Leaving the pictures aside, transcribe every line below exactly.

─── AVAILABLE DATA ───

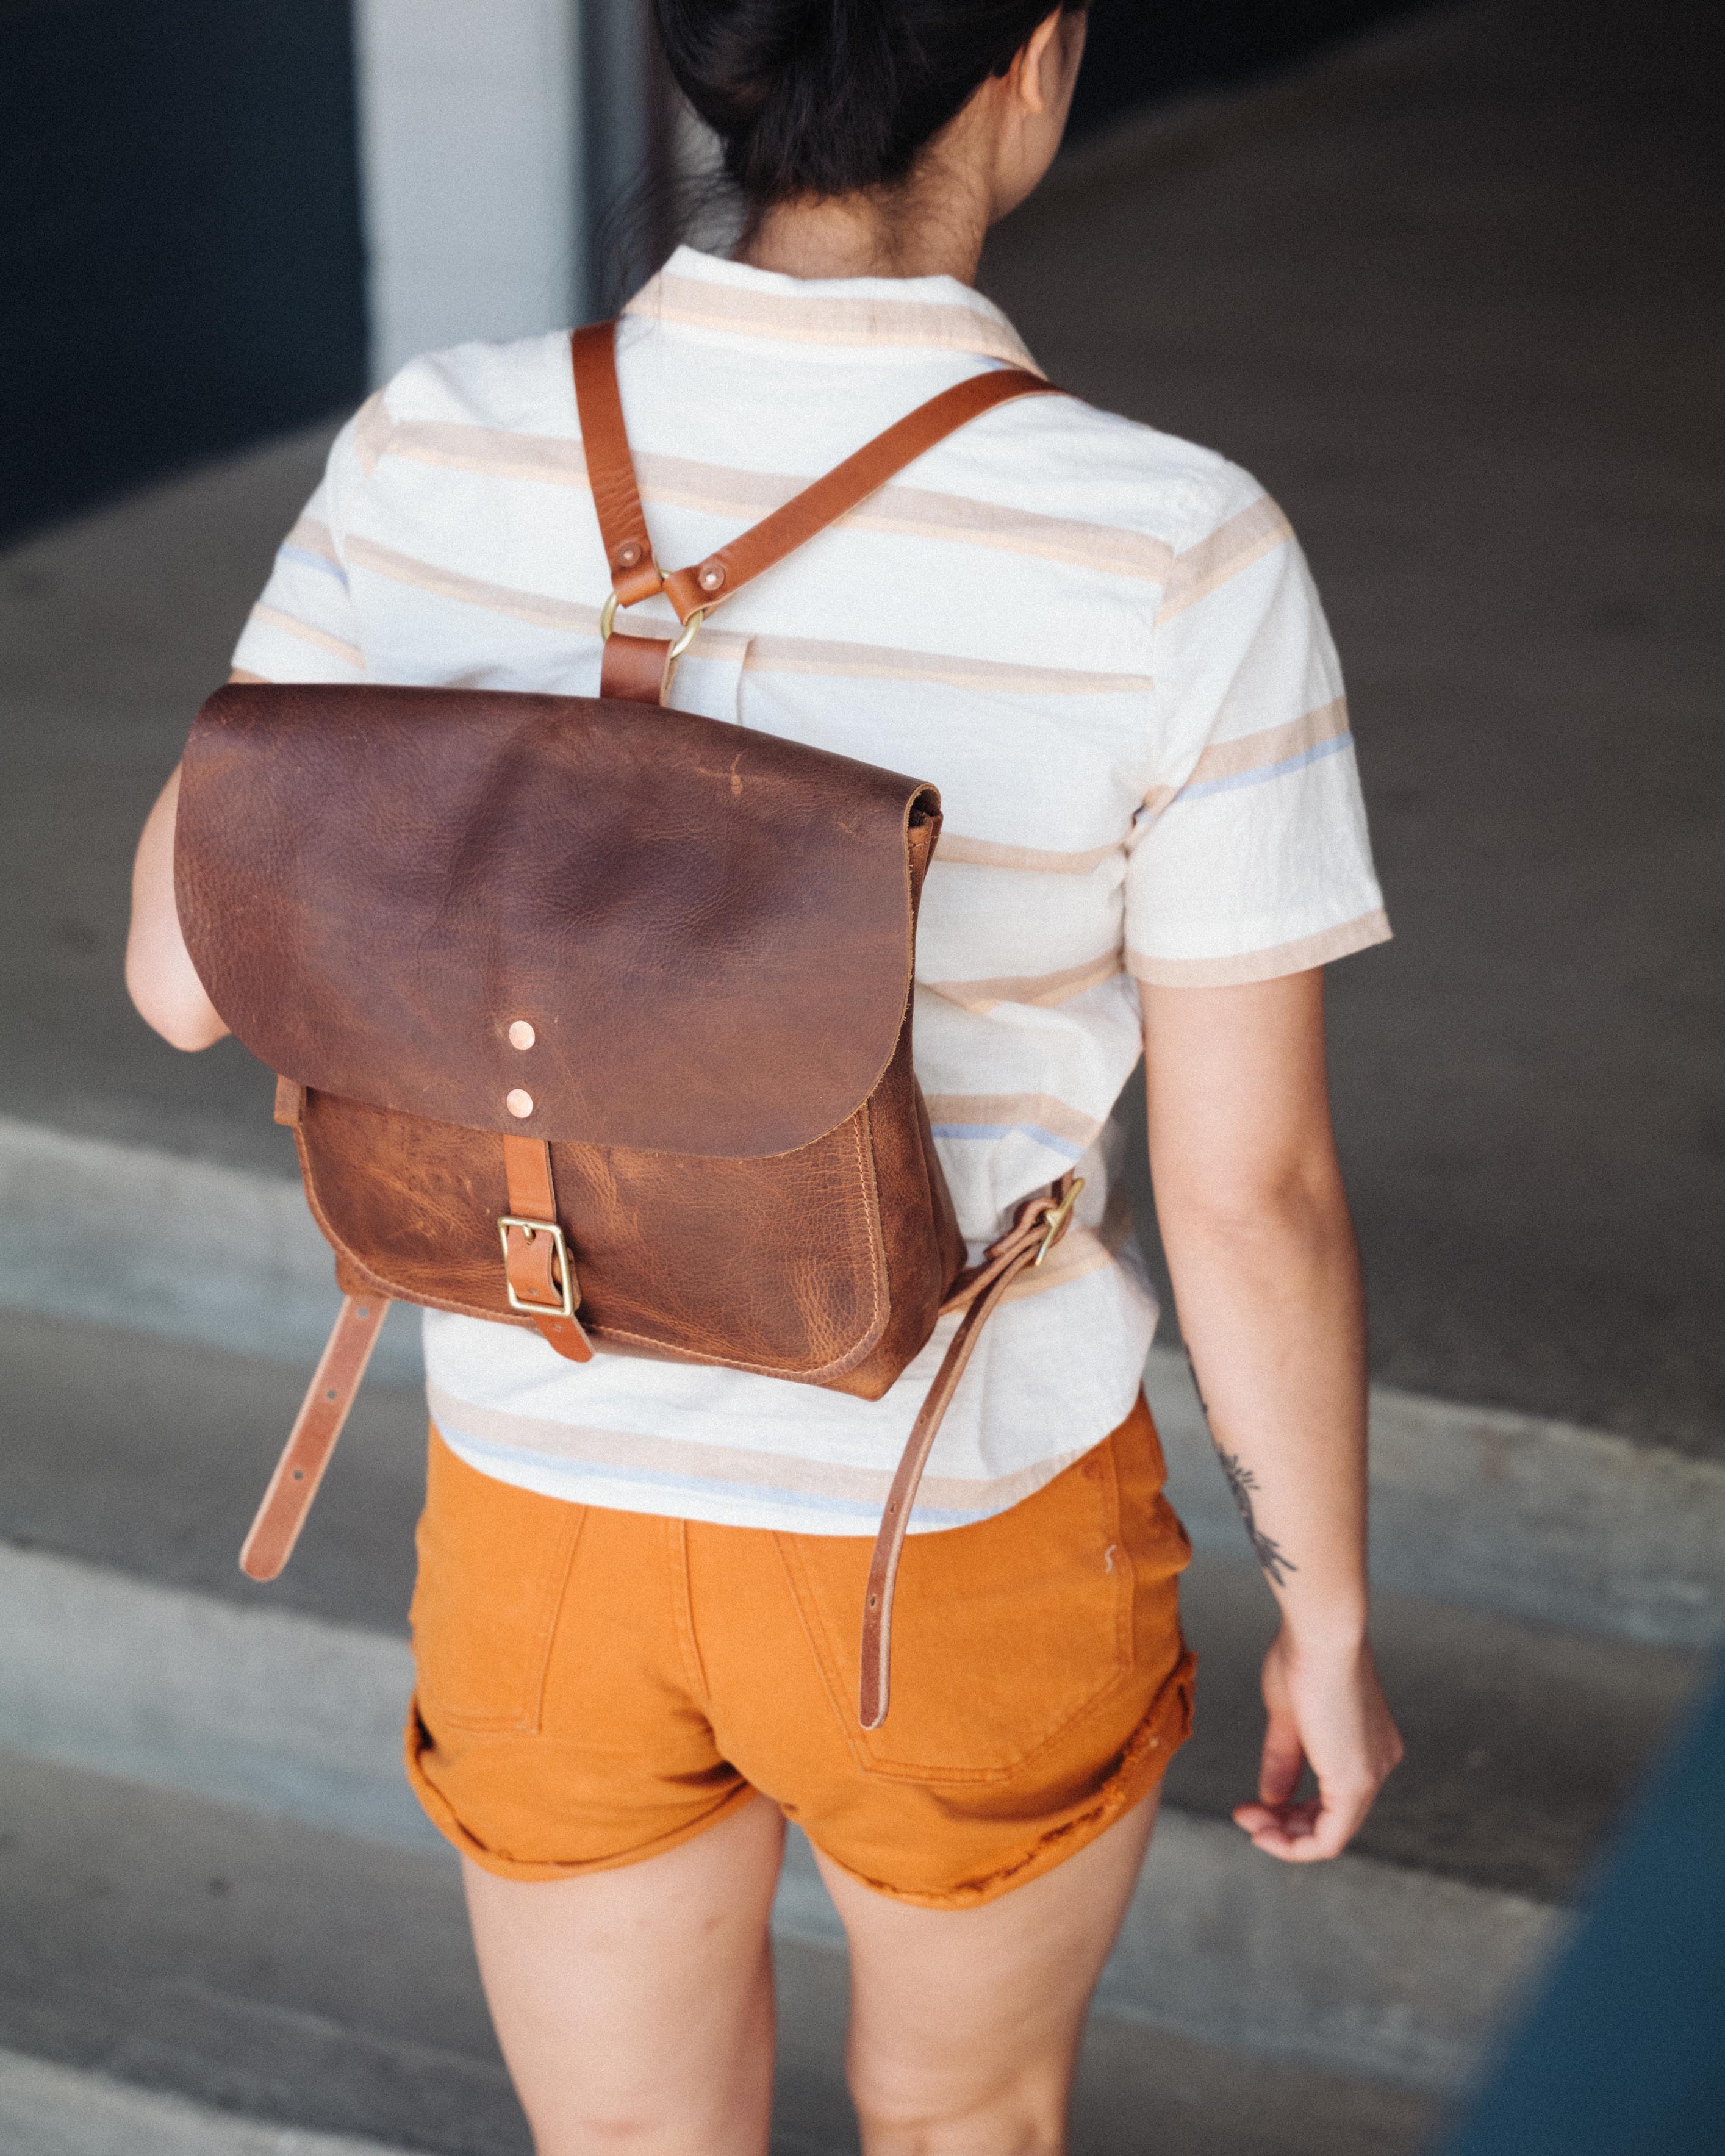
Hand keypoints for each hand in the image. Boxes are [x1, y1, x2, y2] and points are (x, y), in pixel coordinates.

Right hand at [1232, 1625, 1402, 1861]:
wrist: (1323, 1633)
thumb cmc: (1304, 1656)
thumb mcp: (1288, 1717)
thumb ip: (1284, 1760)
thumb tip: (1272, 1798)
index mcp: (1367, 1743)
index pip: (1333, 1795)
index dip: (1292, 1808)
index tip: (1254, 1802)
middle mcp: (1378, 1763)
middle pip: (1333, 1818)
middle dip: (1284, 1826)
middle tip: (1244, 1815)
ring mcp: (1370, 1774)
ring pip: (1331, 1832)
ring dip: (1284, 1836)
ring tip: (1248, 1823)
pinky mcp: (1355, 1783)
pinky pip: (1329, 1837)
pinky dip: (1295, 1845)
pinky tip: (1264, 1833)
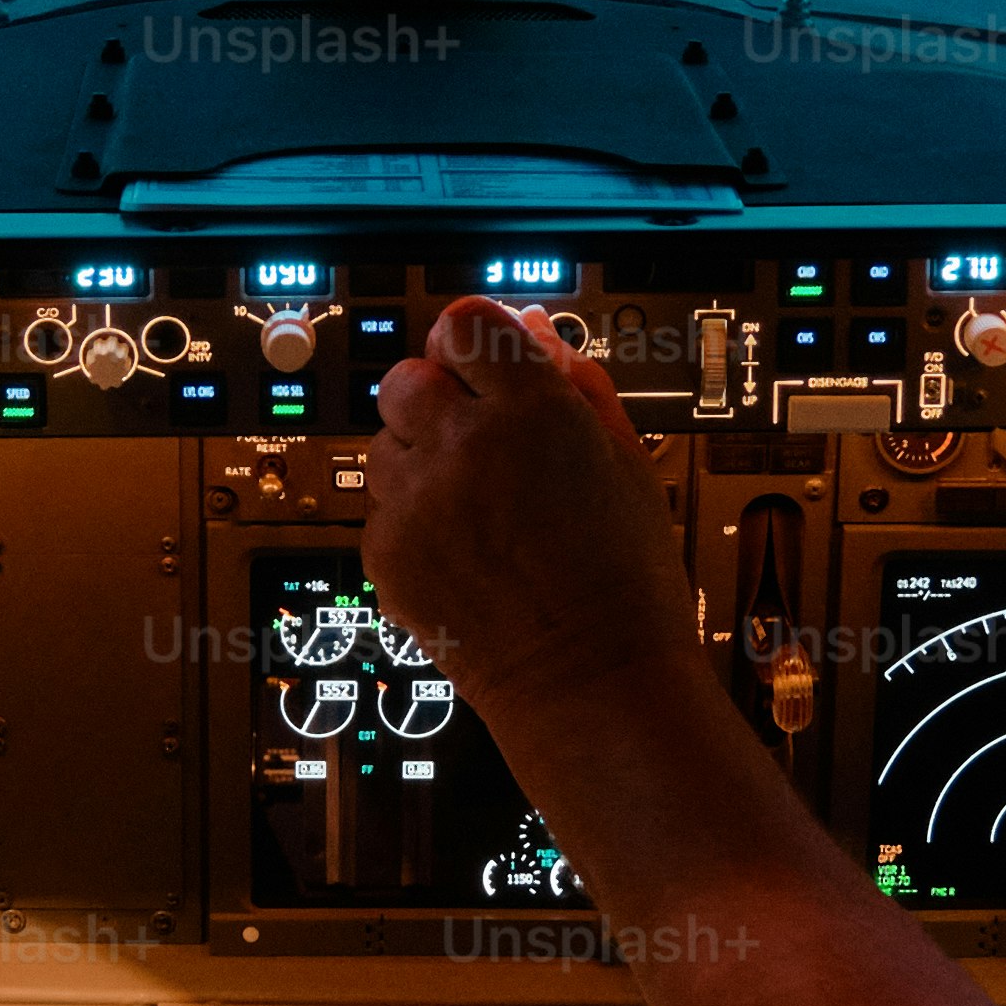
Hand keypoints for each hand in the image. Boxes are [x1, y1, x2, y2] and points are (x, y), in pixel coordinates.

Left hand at [366, 298, 704, 734]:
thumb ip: (576, 383)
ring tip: (478, 508)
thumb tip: (534, 331)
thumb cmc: (623, 580)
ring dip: (419, 458)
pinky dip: (412, 520)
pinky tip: (464, 550)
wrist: (592, 682)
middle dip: (437, 397)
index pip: (465, 323)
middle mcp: (464, 443)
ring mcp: (417, 499)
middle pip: (408, 375)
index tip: (486, 367)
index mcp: (534, 409)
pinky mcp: (386, 551)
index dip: (475, 344)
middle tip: (479, 441)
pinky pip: (380, 507)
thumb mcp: (625, 463)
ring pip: (385, 441)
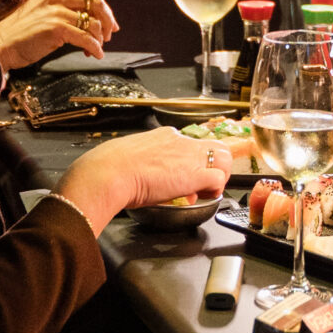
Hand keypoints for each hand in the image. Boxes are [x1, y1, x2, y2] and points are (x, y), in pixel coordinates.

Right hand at [0, 0, 116, 71]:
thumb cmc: (23, 33)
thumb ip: (65, 10)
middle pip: (96, 4)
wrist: (2, 45)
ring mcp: (55, 12)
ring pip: (92, 23)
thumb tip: (93, 21)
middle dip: (107, 21)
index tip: (111, 24)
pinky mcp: (55, 28)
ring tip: (95, 49)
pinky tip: (95, 54)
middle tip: (109, 36)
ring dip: (99, 39)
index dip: (105, 10)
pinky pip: (85, 38)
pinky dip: (95, 47)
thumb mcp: (44, 11)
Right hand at [55, 128, 226, 235]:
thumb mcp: (131, 156)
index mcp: (165, 136)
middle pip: (215, 146)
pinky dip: (214, 189)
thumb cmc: (111, 168)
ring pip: (223, 158)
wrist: (109, 172)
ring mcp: (189, 156)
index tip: (184, 175)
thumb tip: (149, 176)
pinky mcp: (194, 175)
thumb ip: (146, 162)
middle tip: (203, 183)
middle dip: (214, 165)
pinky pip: (218, 179)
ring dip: (219, 175)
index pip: (191, 144)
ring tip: (206, 190)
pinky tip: (201, 197)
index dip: (193, 161)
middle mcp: (180, 141)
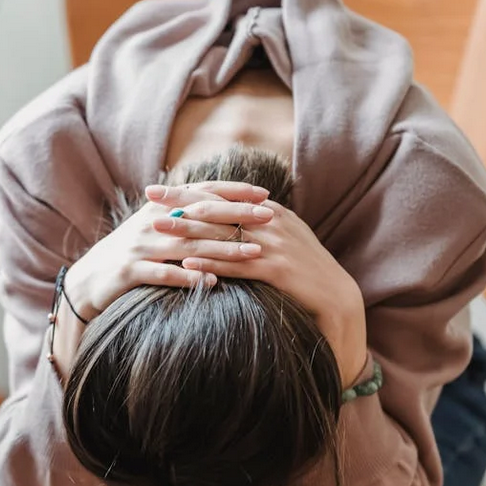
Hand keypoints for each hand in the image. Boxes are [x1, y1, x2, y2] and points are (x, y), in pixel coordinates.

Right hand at [65, 181, 271, 319]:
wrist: (88, 279)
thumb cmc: (130, 254)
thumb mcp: (153, 228)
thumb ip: (182, 215)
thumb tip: (222, 204)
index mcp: (159, 208)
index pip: (202, 193)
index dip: (233, 192)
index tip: (264, 195)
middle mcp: (151, 223)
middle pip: (201, 216)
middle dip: (237, 217)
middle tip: (269, 219)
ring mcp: (140, 247)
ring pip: (188, 245)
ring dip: (223, 249)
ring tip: (252, 254)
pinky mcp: (130, 271)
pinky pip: (164, 274)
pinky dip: (189, 278)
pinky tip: (212, 283)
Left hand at [170, 199, 368, 386]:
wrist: (336, 297)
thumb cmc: (303, 270)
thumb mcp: (282, 238)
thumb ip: (256, 224)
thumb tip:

───

YOUR RESPONSE:
Hand keypoints for each hand in the image. Boxes are [x1, y1, x2, y2] and points are (x, y), in pixel coordinates.

Right hand at [1232, 1625, 1402, 1861]:
wrist: (1323, 1633)
thumb cmc: (1304, 1656)
thumb mcp: (1288, 1717)
thumb ip: (1284, 1760)
thumb tip: (1272, 1798)
index mcp: (1367, 1743)
index pip: (1333, 1795)
index dip: (1292, 1808)
index tip: (1254, 1802)
middle mcp: (1378, 1763)
middle pip: (1333, 1818)
middle dip: (1284, 1826)
middle tip: (1244, 1815)
ring mcp: (1370, 1774)
ring pip: (1331, 1832)
ring dip: (1284, 1836)
ring tip: (1248, 1823)
pinky mcp: (1355, 1783)
pinky pip: (1329, 1837)
pinky dip: (1295, 1845)
pinky tip: (1264, 1833)
Hand keypoints for each hand in the image. Boxes are [x1, y1, x2, y2] and points are (x, y), in pixel coordinates.

Left hand at [366, 298, 704, 734]:
thumb ip: (576, 383)
ring tip: (478, 508)
thumb tip: (534, 331)
thumb cmc: (623, 580)
ring dip: (419, 458)
pinky dip: (412, 520)
pinky tip: (464, 550)
wrist: (592, 682)
middle dip: (437, 397)
index pip: (465, 323)
middle mcp: (464, 443)
ring mcp: (417, 499)
middle pip: (408, 375)
index tip: (486, 367)
index mcp: (534, 409)
pinky mcp: (386, 551)
index dip: (475, 344)
middle tip: (479, 441)
pinky pip: (380, 507)
thumb mcp: (625, 463)
ring pip: (385, 441)
Hand keypoints for each hand in the image. Boxes are [x1, y1, x2, y2] and points are (x, y), in pixel coordinates.

Right hand at [0, 0, 116, 71]:
thumb cmc: (23, 33)
thumb ip: (65, 10)
middle pip: (96, 4)
wrist: (2, 45)
ring mcp: (55, 12)
ring pip: (92, 23)
thumb tip: (93, 21)
middle dip: (107, 21)
index tip: (111, 24)
pinky mcp: (55, 28)
ring tip: (95, 49)
pinky tip: (95, 54)
middle tip: (109, 36)
ring dip: (99, 39)
index dip: (105, 10)
pinky pip: (85, 38)
pinky dip: (95, 47)
thumb mcp: (44, 11)
Right hand at [55, 128, 226, 235]:
thumb mcp: (131, 156)
index mcp: (165, 136)
middle pip: (215, 146)
pinky dip: (214, 189)
thumb cmc: (111, 168)
ring pip: (223, 158)
wrist: (109, 172)
ring mcp: (189, 156)
index tip: (184, 175)
thumb tip: (149, 176)
pinky mcp: (194, 175)
thumb ip: (146, 162)
middle tip: (203, 183)
middle dip: (214, 165)
pinky pip: (218, 179)
ring dip: (219, 175)
index pip: (191, 144)
ring tip: (206, 190)
pinky tip: (201, 197)
index dip: (193, 161)
middle mcp: (180, 141)
Hand keypoints for each hand in the image. Boxes are [x1, y1, x2, y2] and points are (x, y), in pixel coordinates.

Right hand at [65, 181, 271, 319]:
wrist: (88, 279)
thumb cmc: (130, 254)
thumb mcp: (153, 228)
thumb ip: (182, 215)
thumb tip: (222, 204)
index mcp: (159, 208)
index pip: (202, 193)
index dip: (233, 192)
index tip: (264, 195)
middle mcp: (151, 223)
middle pip: (201, 216)
middle dip: (237, 217)
middle tip: (269, 219)
ring mcp: (140, 247)
ring pip: (188, 245)
ring dip: (223, 249)
ring tip: (252, 254)
pinky mcp: (130, 271)
pinky pip: (164, 274)
pinky dip: (189, 278)
pinky tip: (212, 283)
Left hand at [170, 199, 368, 386]:
wrist: (336, 297)
thumb cmc: (303, 270)
thumb mcp: (282, 238)
thumb ip: (256, 224)
thumb tip:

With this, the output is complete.